Stilnox Home Video: The Midnight Hours

Video, 21mins, 2010

TV, Drugs and Home Video — Stilnox Home Video

According to a survey conducted by the Department of Health Bureau of Pharmaceutical Affairs, as of 2009, Taiwan has over 3,000,000 sleeping pill users.

This seems to be an astonishing number but is actually a commonplace phenomenon. Many friends of mine have taken such medication. Insomnia has become a trendy epidemic. I used to take soporific drugs to help me sleep, but the emphasis is on the moments before sleeping rather than sleep itself.

The story was an unexpected incident. One night I took Stilnox as usual before going to bed. Having taken Stilnox for a couple of years, I rely on the drug to fall asleep whenever I need to wake up early or have crucial events the next day. That particular night, however, I didn’t go to my bedroom after taking the pill. Instead I sat staring at the TV in the living room probably because the TV show was really interesting. As the drug took effect, I was not lying in bed. Unknowingly, I entered a “world of non-sleeping”—I was neither asleep nor awake. The TV show dazzled me. I lit a cigarette, gazing at the smoke and the TV screen. Then I found my living room started to shrink, and I felt a sense of speed in the space. I stood up and walked towards the enlarged smoke, feeling the wonderful effects, while various characters and plots in TV shows appeared before my eyes like a psychedelic reality show.

Misusing the drug allowed me to encounter the unique experience based on which I developed works to illustrate the unusual combination of drugs and TV. They include two series of works: “A Day of Horror” and “Stilnox Home Video: The Midnight Hours”. I think they have several features. First, they were inspired by the experience of drug usage that is also the basis for the works. Second, they were produced in my house, the space of my daily life, so they are closely connected to my life. Finally, they are respectively about the state of Stilnox kicking in and after the effects fade. “Stilnox Home Video: The Midnight Hours” is about reflecting on the state of “Stilnox kicking in” ,while “A Horror Day” is about rebuilding the connection between image and life “after the effects of Stilnox have faded.” In brief, they are my home videos2.

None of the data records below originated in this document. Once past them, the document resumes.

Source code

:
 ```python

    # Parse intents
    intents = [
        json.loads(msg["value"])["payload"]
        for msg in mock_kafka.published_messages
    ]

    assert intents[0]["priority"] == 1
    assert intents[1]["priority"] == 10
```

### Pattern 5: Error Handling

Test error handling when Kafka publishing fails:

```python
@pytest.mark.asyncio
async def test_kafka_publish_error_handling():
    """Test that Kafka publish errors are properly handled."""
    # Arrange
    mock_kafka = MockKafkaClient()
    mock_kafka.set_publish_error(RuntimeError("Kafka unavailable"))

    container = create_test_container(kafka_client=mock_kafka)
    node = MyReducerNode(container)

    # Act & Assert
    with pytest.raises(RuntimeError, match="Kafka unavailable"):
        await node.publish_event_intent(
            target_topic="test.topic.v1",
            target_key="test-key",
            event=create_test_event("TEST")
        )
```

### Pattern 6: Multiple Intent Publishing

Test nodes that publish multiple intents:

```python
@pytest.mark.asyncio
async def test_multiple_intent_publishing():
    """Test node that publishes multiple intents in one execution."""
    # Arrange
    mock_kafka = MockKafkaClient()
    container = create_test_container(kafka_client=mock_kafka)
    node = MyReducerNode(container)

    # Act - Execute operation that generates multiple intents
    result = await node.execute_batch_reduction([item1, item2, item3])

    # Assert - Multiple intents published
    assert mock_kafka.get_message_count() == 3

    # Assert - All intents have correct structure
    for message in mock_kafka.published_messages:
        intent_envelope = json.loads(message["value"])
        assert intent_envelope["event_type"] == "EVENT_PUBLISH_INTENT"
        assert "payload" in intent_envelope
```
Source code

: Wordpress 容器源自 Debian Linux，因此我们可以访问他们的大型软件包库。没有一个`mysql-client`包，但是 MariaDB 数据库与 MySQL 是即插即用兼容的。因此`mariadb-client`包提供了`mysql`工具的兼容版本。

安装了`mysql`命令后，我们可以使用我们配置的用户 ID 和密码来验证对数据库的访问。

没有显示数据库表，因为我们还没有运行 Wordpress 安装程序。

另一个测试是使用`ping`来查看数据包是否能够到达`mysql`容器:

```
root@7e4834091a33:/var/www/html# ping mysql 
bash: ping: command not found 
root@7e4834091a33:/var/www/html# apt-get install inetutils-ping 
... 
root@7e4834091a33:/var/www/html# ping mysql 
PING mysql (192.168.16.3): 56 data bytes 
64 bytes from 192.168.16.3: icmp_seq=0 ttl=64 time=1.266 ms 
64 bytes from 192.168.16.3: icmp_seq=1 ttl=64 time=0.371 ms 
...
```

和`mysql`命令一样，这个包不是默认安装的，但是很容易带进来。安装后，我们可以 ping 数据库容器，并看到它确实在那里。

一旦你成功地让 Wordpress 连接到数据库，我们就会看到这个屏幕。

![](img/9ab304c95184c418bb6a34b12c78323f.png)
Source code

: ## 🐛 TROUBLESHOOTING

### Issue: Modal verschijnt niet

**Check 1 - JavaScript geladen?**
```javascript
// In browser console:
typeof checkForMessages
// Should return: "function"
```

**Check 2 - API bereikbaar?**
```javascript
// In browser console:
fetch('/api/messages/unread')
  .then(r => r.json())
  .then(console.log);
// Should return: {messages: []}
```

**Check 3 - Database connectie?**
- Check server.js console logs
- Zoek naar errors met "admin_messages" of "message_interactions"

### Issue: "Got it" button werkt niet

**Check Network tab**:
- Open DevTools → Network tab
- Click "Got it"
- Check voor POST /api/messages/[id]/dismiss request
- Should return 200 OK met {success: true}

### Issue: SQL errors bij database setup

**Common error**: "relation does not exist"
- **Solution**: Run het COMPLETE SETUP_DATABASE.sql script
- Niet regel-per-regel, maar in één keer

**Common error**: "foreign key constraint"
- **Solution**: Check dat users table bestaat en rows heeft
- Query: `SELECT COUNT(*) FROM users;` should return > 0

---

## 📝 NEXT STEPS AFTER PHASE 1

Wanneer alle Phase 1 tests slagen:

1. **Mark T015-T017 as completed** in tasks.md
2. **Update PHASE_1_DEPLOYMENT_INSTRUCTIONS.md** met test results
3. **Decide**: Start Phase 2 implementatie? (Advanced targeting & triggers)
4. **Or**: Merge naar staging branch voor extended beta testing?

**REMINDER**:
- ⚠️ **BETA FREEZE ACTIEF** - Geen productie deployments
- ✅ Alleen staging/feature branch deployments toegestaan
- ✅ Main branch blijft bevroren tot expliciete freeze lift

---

As always, I enjoy finding inspiration in watching TV. Nevertheless, drugs were unexpectedly involved in the process in a certain period of my life. It appears as if the era of conventional television is over. When in fact, in the light of visual communication, the so-called television will not disappear. What is changing is the speed and means of visual communication; be it digital television, interactive television or even YouTube, movies channels, sports channels, MTV or adult channels, the moving image will not leave us. On the contrary, it is embedded in our life in more ways. Under the effects of Stilnox, the moving image worked its charm on me in an obscure and fascinating way.